El viernes, mientras veía las imágenes del caos derivado de bloqueos viales, pensaba, como tantos, en esa absoluta ausencia del Estado que cada día resulta más evidente. Atravesar camiones por aquí y por allá no es tarea fácil. Lograrlo en una treintena de puntos de la misma ciudad en unas cuantas horas, es restregarnos en las narices que las "autoridades" —sean lo que sean— están rebasadas por mucho. El día había comenzado con la noticia de la balacera en los alrededores del Tec y cerraba con otra en Colinas de San Jerónimo. Mi vida está conectada con ambas ubicaciones y lo que leía alimentaba mi rabia para cerrar una semana que por muchas razones hubiera querido borrar de mi biografía. Pasaron las horas y vinieron los dimes y diretes sobre la identidad de los dos caídos en la esquina de Garza Sada y Luis Elizondo. El domingo escuché la entrevista que El Norte / Reforma sostuvo con Rangel Sostmann, rector de mi alma mater. Más rabia. Más furia. Ante su actuación inicial, sustentada según su dicho por la información brindada por la procuraduría local, el rector lamentaba no haber corroborado los hechos. Se decía decepcionado de sí mismo por confiar en las autoridades. Rangel nunca ha sido santo de mi devoción, pero debo reconocer que no tengo elementos para tacharle por falta de integridad. No me gustarán ciertas cosas en su estilo o en algunas de sus decisiones, pero lo considero un tipo congruente y honesto. No puedo asegurar que con esos principios esté actuando en esos días, pero al menos yo no tengo elementos para ponerlo en duda. Así pues, le creo. Me admiró la forma en que salió a dar la cara ante su "error". Y me quedo esperando una palabra de las autoridades sobre el caso. Y sólo leo y escucho frases vacías. Ahora, palabras para homenajear a los estudiantes fallecidos, y ni una palabra sobre los hechos. Parecería que rindiendo tributo a los muertos las cosas quedan claras.

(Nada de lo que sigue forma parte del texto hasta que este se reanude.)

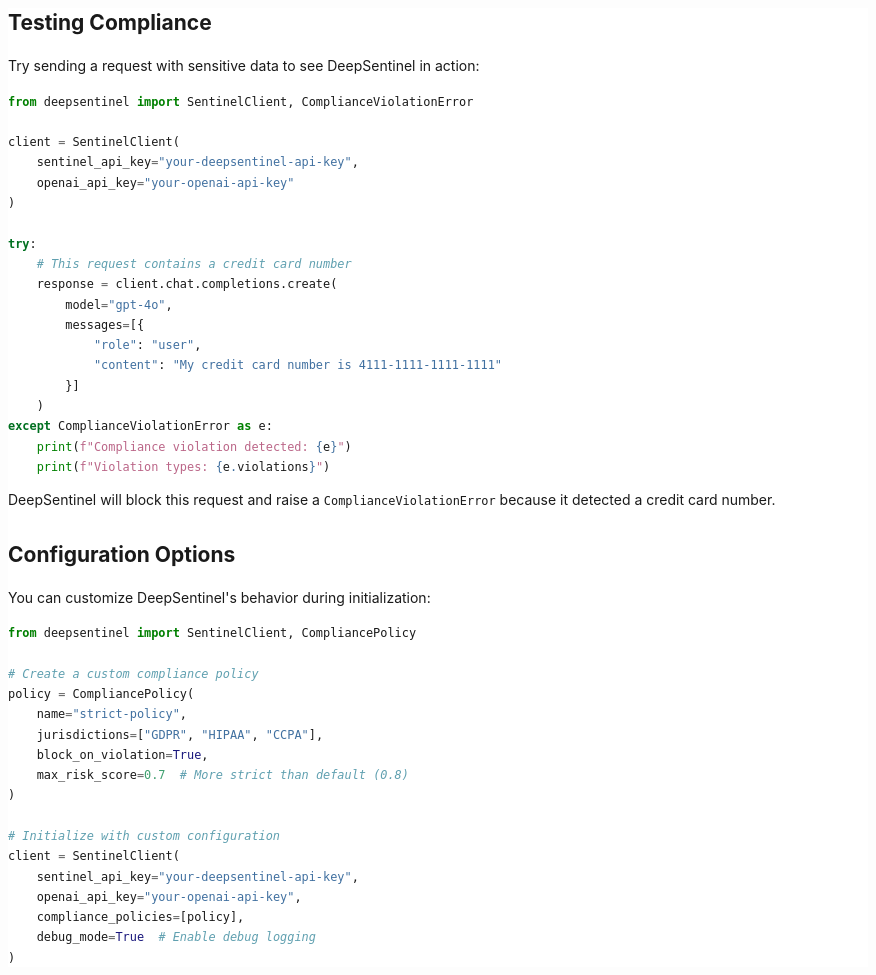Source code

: ## Testing Compliance

Try sending a request with sensitive data to see DeepSentinel in action:

```python
from deepsentinel import SentinelClient, ComplianceViolationError

client = SentinelClient(
    sentinel_api_key="your-deepsentinel-api-key",
    openai_api_key="your-openai-api-key"
)

try:
    # This request contains a credit card number
    response = client.chat.completions.create(
        model="gpt-4o",
        messages=[{
            "role": "user", 
            "content": "My credit card number is 4111-1111-1111-1111"
        }]
    )
except ComplianceViolationError as e:
    print(f"Compliance violation detected: {e}")
    print(f"Violation types: {e.violations}")
```

DeepSentinel will block this request and raise a `ComplianceViolationError` because it detected a credit card number.

## Configuration Options

You can customize DeepSentinel's behavior during initialization:

```python
from deepsentinel import SentinelClient, CompliancePolicy

# Create a custom compliance policy
policy = CompliancePolicy(
    name="strict-policy",
    jurisdictions=["GDPR", "HIPAA", "CCPA"],
    block_on_violation=True,
    max_risk_score=0.7  # More strict than default (0.8)
)

# Initialize with custom configuration
client = SentinelClient(
    sentinel_api_key="your-deepsentinel-api-key",
    openai_api_key="your-openai-api-key",
    compliance_policies=[policy],
    debug_mode=True  # Enable debug logging
)
```
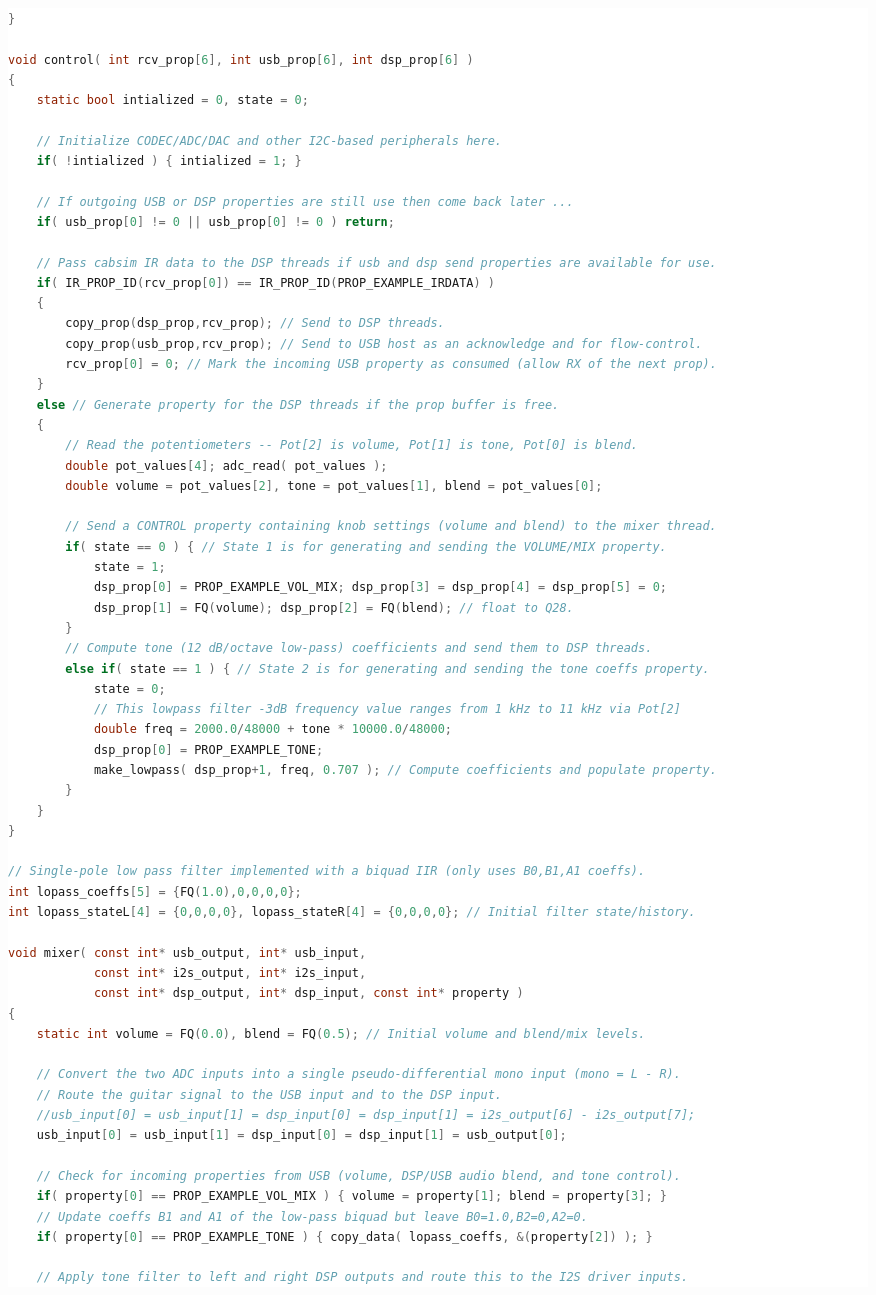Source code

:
 ```C
}

void control( int rcv_prop[6], int usb_prop[6], int dsp_prop[6] )
{
    static bool intialized = 0, state = 0;

    // Initialize CODEC/ADC/DAC and other I2C-based peripherals here.
    if( !intialized ) { intialized = 1; }

    // If outgoing USB or DSP properties are still use then come back later ...
    if( usb_prop[0] != 0 || usb_prop[0] != 0 ) return;

    // Pass cabsim IR data to the DSP threads if usb and dsp send properties are available for use.
    if( IR_PROP_ID(rcv_prop[0]) == IR_PROP_ID(PROP_EXAMPLE_IRDATA) )
    {
        copy_prop(dsp_prop,rcv_prop); // Send to DSP threads.
        copy_prop(usb_prop,rcv_prop); // Send to USB host as an acknowledge and for flow-control.
        rcv_prop[0] = 0; // Mark the incoming USB property as consumed (allow RX of the next prop).
    }
    else // Generate property for the DSP threads if the prop buffer is free.
    {
        // Read the potentiometers -- Pot[2] is volume, Pot[1] is tone, Pot[0] is blend.
        double pot_values[4]; adc_read( pot_values );
        double volume = pot_values[2], tone = pot_values[1], blend = pot_values[0];

        // Send a CONTROL property containing knob settings (volume and blend) to the mixer thread.
        if( state == 0 ) { // State 1 is for generating and sending the VOLUME/MIX property.
            state = 1;
            dsp_prop[0] = PROP_EXAMPLE_VOL_MIX; dsp_prop[3] = dsp_prop[4] = dsp_prop[5] = 0;
            dsp_prop[1] = FQ(volume); dsp_prop[2] = FQ(blend); // float to Q28.
        }
        // Compute tone (12 dB/octave low-pass) coefficients and send them to DSP threads.
        else if( state == 1 ) { // State 2 is for generating and sending the tone coeffs property.
            state = 0;
            // This lowpass filter -3dB frequency value ranges from 1 kHz to 11 kHz via Pot[2]
            double freq = 2000.0/48000 + tone * 10000.0/48000;
            dsp_prop[0] = PROP_EXAMPLE_TONE;
            make_lowpass( dsp_prop+1, freq, 0.707 ); // Compute coefficients and populate property.
        }
    }
}

// Single-pole low pass filter implemented with a biquad IIR (only uses B0,B1,A1 coeffs).
int lopass_coeffs[5] = {FQ(1.0),0,0,0,0};
int lopass_stateL[4] = {0,0,0,0}, lopass_stateR[4] = {0,0,0,0}; // Initial filter state/history.

void mixer( const int* usb_output, int* usb_input,
            const int* i2s_output, int* i2s_input,
            const int* dsp_output, int* dsp_input, const int* property )
{
    static int volume = FQ(0.0), blend = FQ(0.5); // Initial volume and blend/mix levels.

    // Convert the two ADC inputs into a single pseudo-differential mono input (mono = L - R).
    // Route the guitar signal to the USB input and to the DSP input.
    //usb_input[0] = usb_input[1] = dsp_input[0] = dsp_input[1] = i2s_output[6] - i2s_output[7];
    usb_input[0] = usb_input[1] = dsp_input[0] = dsp_input[1] = usb_output[0];

    // Check for incoming properties from USB (volume, DSP/USB audio blend, and tone control).
    if( property[0] == PROP_EXAMPLE_VOL_MIX ) { volume = property[1]; blend = property[3]; }
    // Update coeffs B1 and A1 of the low-pass biquad but leave B0=1.0,B2=0,A2=0.
    if( property[0] == PROP_EXAMPLE_TONE ) { copy_data( lopass_coeffs, &(property[2]) ); }

    // Apply tone filter to left and right DSP outputs and route this to the I2S driver inputs.
```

No pretendo hacer de este caso la evidencia máxima y contundente de la descomposición del País, ni pienso que con esto se derrame el vaso. El vaso se desbordó hace mucho, no cabe duda. Hablo del tema porque las coordenadas donde sucedió se conectan con un momento especialmente significativo en mi vida. Y aunque sé que eso no cambia las cosas, sí me obliga a lanzar un nuevo grito —no el primero, ojalá fuese el último— de furia, de frustración.

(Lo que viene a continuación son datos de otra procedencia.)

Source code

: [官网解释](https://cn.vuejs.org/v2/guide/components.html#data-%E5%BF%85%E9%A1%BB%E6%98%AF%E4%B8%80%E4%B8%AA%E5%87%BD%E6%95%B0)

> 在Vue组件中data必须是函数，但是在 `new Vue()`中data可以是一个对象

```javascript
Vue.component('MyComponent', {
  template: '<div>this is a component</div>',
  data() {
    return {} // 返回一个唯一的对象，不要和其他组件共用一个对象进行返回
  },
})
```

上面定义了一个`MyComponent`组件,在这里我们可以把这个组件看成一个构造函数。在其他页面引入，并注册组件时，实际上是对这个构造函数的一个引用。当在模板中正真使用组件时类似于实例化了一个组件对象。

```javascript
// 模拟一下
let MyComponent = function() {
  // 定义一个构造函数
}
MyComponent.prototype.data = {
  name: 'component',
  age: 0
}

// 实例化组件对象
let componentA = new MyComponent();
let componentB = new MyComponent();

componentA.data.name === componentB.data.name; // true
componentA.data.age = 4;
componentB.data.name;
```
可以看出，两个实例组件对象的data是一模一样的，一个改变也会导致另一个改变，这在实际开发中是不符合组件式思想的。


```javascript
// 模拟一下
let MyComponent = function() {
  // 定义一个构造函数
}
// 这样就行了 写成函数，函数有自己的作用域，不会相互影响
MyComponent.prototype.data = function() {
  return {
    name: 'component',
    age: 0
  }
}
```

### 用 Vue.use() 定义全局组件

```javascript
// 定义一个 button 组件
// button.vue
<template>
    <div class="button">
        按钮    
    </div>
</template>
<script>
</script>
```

Actualización. 16:15. Sí sé algo que quería decir y no dije. Entiendo que la muerte de estos dos chicos, como tantas otras muertes, quieran plantearse como daños colaterales. Aún sobre esa premisa, el problema está en la forma en que el Estado actúa —o, mejor dicho, deja de actuar— y la forma en que se comunica —o deja de hacerlo— con la población. Asumir esa posición de "aquí no pasa nada", "esto es así". O peor aún, pretender ocultar lo que no puede ocultarse. Mentir, pues. Eso es lo que más encabrona.